Personal information
- Full name: Jordan Gysberts
- Born: 11 June 1991 (age 34)
- Original teams: Norwood Football Club (Victoria); Yarra Valley Grammar; Eastern Ranges (TAC Cup);
- Draft: No. 11, 2009 national draft
- Debut: Round 10, 29 May 2010, Melbourne vs. Geelong, at Skilled Stadium, Geelong
- Height: 189 cm (6 ft 2 in)
- Weight: 82 kg (181 lb)
- Position: Midfielder

Playing career^{1}
- Years: Club / Games (Goals)
- 2010–2012: Melbourne / 19 (3)
- 2013: North Melbourne / 00 (0)
- Total:  / 19 (3)
- ^{1} Playing statistics correct to the end of 2013.

Career highlights
- 2× AFL Rising Star nominee: 2010, 2011;

= Jordan Gysberts =

Australian rules footballer (born 1991)

Jordan Gysberts (born 11 June 1991) is an Australian rules footballer who previously played for the Melbourne Football Club and the North Melbourne Football Club in Australian Football League (AFL).

==Junior career==
Gysberts played his junior football with the Eastern Ranges in the TAC Cup and for Yarra Valley Grammar, where he played as an inside midfielder with good kicking skills. Gysberts also represented the Vic Metro side in the 2008 and 2009 NAB AFL Under-18 Championships and averaged 23 disposals a game in the TAC Cup in 2009 for the Eastern Ranges.
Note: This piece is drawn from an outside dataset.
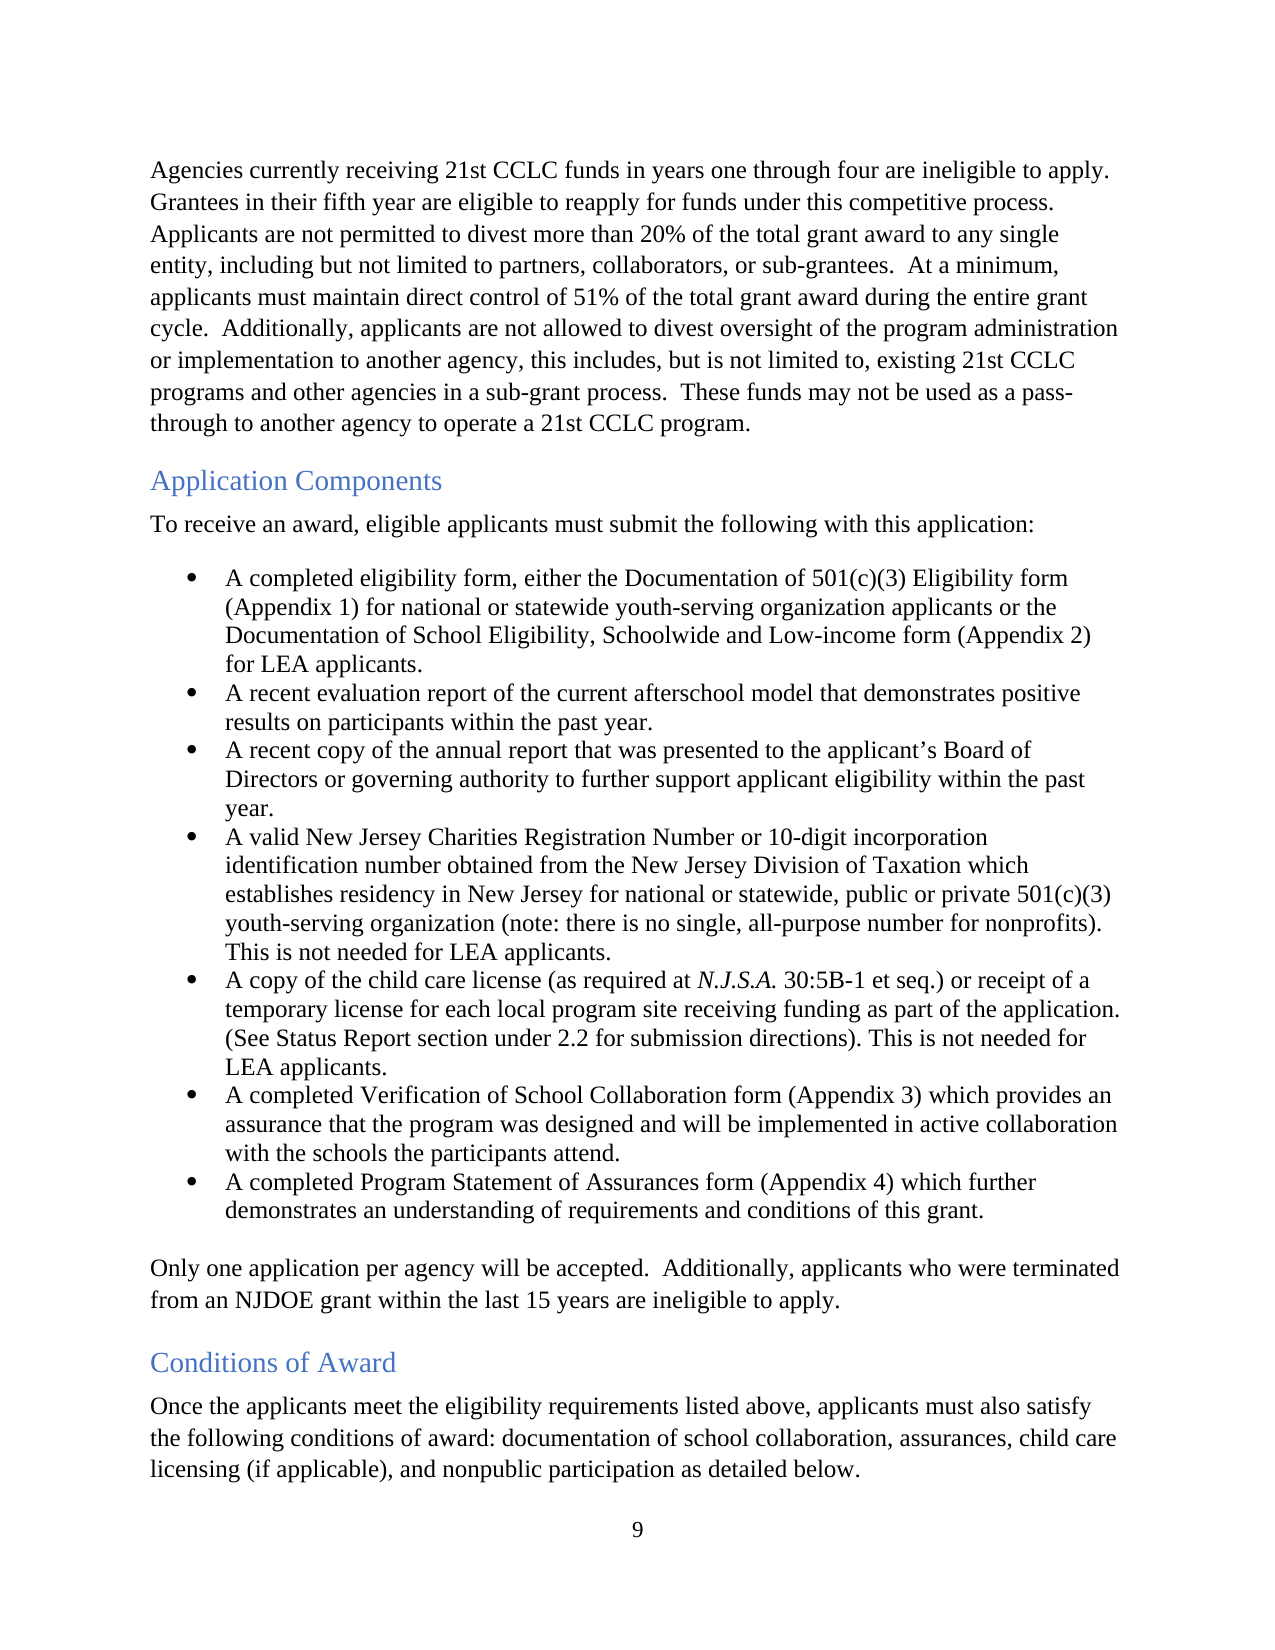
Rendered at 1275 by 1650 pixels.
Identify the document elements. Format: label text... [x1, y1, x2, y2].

Gysberts was named best on ground for the AFL/AIS Under 18 team during its 2009 Cape Town match against the South Africa national Australian rules football team.

==AFL career==
Gysberts was drafted by the Melbourne Football Club in the 2009 AFL National Draft with the 11th overall selection, which Melbourne received in return for trading Brock McLean to the Carlton Football Club. Gysberts was given Brock McLean's number 5 guernsey, which was presented to him by former Melbourne legend Gerard Healy.
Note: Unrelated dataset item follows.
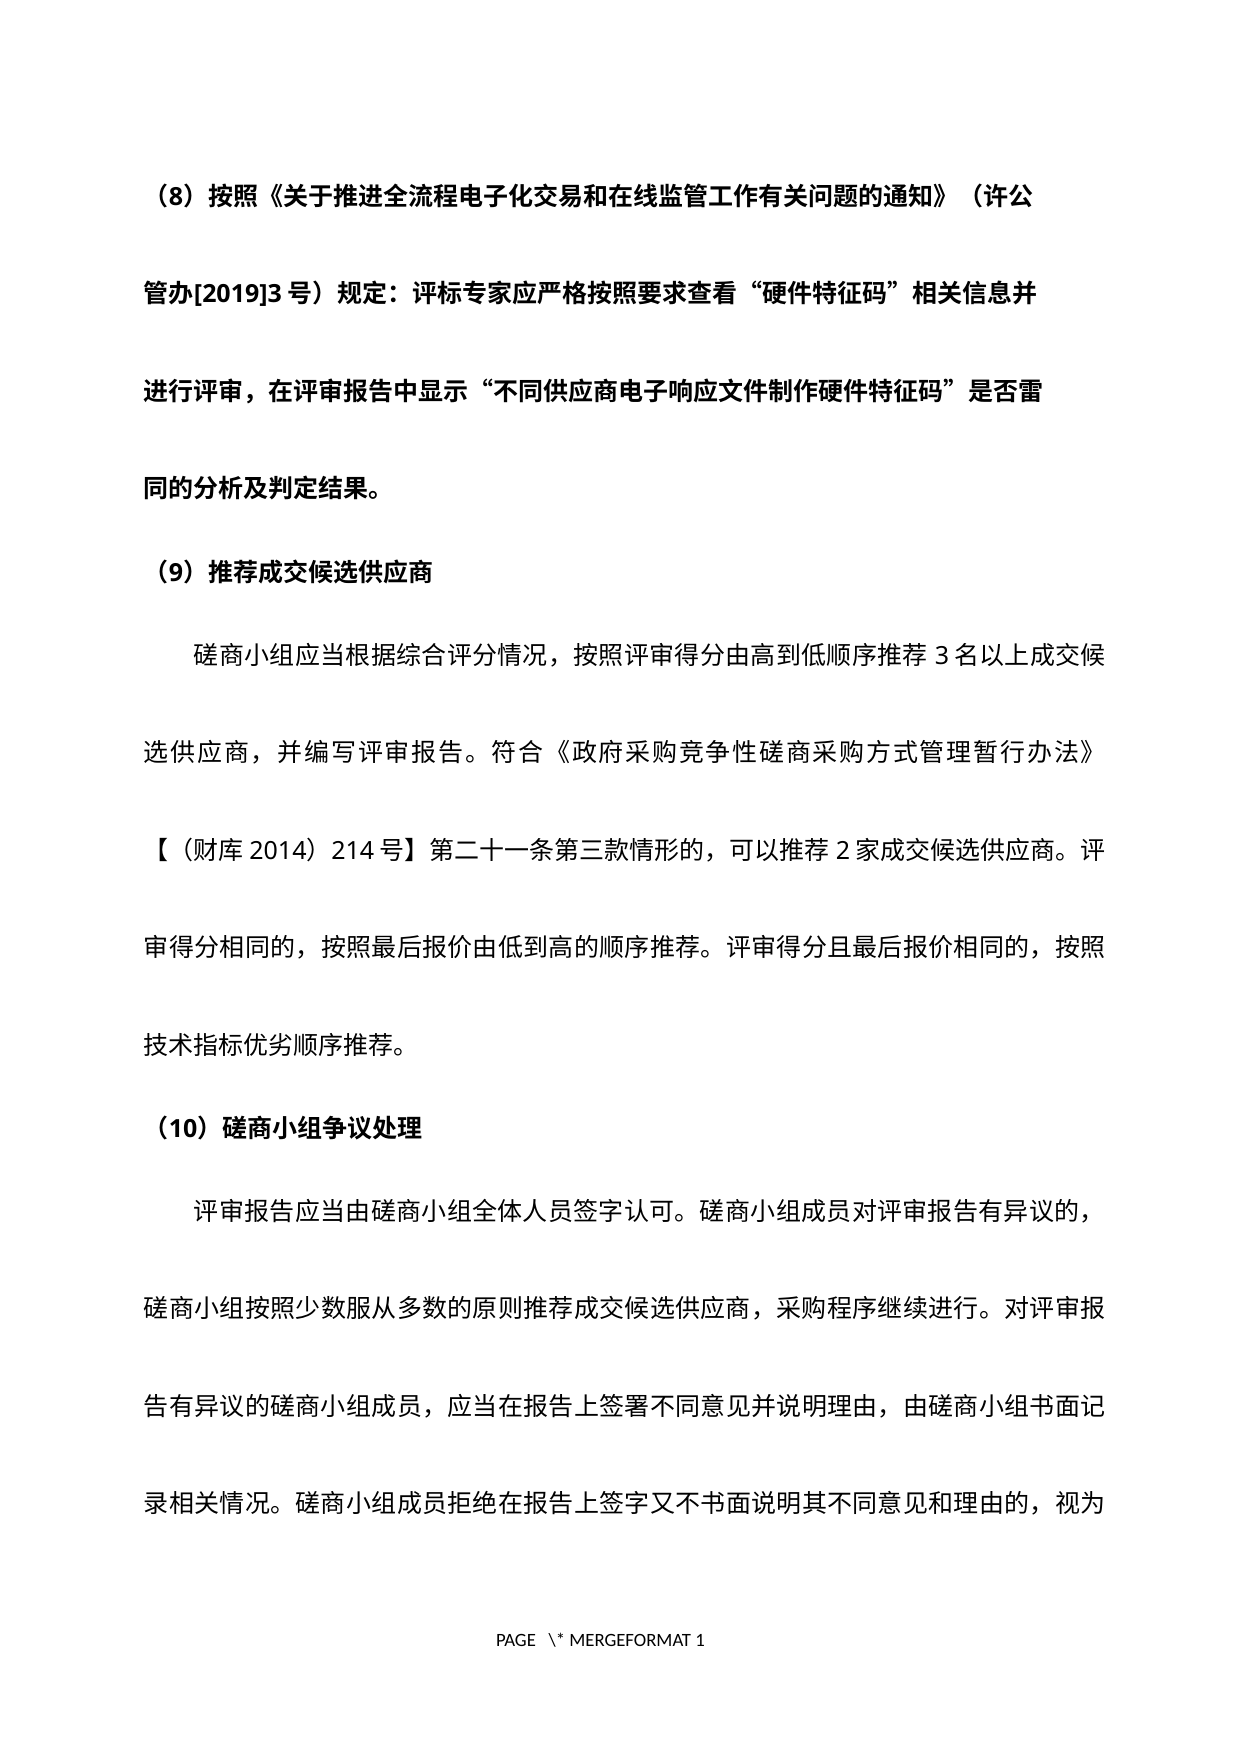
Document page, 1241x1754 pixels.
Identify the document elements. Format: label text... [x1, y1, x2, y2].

After a series of good performances for Melbourne's , the Casey Scorpions, Gysberts was selected by the Melbourne match committee to debut against the Geelong Football Club in Round 10 of the 2010 AFL Season. In an impressive debut, Gysberts amassed 26 disposals for the game, the most of any Melbourne player, and was named as one of Melbourne's best players in their 54-point loss to Geelong. Gysberts repeated the effort of leading Melbourne's possessions in his second game, with 27 overall and also recording four clearances, for which he was awarded a Rising Star nomination, becoming the third Melbourne player, after Jack Trengove and Tom Scully, to be nominated for the Rising Star in 2010. Gysberts was again nominated for the Rising Star award after his Round 11, 2011 match against Essendon.

At the end of the 2012 season, Gysberts was traded to the North Melbourne Football Club with the 63rd pick in that draft, in exchange for Cameron Pedersen and the 74th pick.

At the end of the 2013 season, Gysberts was delisted by North Melbourne Football Club.